• **Page extract**
──────────
2. Clinical Considerations (Proposed § 201.57(c)(9)(ii)(B))
The clinical considerations component of the proposed “Lactation” subsection is intended to help health Start Printed Page 30846care providers make informed decisions about prescribing drugs for lactating women. The proposed rule would require a discussion of three clinical issues to the extent information on them is available:
- Minimizing exposure of the breast-fed child. The proposed rule states that, when there are ways to minimize the exposure of the breast-fed child to the drug, such as timing the dose relative to breast-feeding or pumping and discarding milk for a specified period, the labeling must provide this information.
- Potential drug effects in the breast-fed child. The proposed rule states that the labeling must provide information about potential drug effects in the breast-fed child that could be useful to caregivers, including recommendations for monitoring or responding to these effects. For example, the labeling might state: “Drug X may cause sedation in the breast-fed child.”
- Dosing adjustment during lactation. The proposed rule states that, to the extent it is available, information about dosing adjustments during lactation must be provided and that this information must also be included in the “Dosage and Administration” and “Clinical Pharmacology” sections.
3. Data (Proposed § 201.57(c)(9)(ii)(C))
──────────
• **What the task asks**
Rewrite everything from "The clinical considerations" down to "provide this information." in the text on lactation labeling, changing "breast-fed child" to "nursing infant".

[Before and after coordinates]
──────────
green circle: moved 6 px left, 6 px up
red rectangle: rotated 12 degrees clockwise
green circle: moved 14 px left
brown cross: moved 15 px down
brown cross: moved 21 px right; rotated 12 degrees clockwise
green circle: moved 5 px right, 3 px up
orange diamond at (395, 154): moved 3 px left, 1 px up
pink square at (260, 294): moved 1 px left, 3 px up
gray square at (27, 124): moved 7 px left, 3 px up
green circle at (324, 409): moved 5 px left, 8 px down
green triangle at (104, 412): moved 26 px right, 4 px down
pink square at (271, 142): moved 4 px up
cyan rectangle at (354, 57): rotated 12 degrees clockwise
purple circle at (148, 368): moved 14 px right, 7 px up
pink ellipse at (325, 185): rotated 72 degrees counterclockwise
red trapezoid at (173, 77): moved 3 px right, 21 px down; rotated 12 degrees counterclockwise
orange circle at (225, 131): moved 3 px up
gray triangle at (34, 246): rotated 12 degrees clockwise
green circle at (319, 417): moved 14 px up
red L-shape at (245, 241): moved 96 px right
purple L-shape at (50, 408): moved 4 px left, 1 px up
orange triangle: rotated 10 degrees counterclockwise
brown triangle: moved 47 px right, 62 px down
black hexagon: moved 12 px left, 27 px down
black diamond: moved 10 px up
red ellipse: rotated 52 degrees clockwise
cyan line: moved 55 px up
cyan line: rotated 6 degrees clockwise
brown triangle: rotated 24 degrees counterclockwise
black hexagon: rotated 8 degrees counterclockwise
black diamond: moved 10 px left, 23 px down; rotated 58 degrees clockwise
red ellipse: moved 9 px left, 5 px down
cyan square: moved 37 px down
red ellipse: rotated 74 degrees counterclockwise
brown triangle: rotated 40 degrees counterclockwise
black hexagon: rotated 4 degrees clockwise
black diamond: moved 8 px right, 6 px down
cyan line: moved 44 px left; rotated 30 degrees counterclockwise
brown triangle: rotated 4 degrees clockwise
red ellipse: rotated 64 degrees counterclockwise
──────────
• **Answer to this task**
The clinical considerations component of the proposed “Lactation” subsection is intended to help health Start Printed Page 30846care providers make informed decisions about prescribing drugs for lactating women. The proposed rule would require a discussion of three clinical issues to the extent information on them is available:
- Minimizing exposure of the nursing infant. The proposed rule states that, when there are ways to minimize the exposure of the nursing infant to the drug, such as timing the dose relative to breast-feeding or pumping and discarding milk for a specified period, the labeling must provide this information.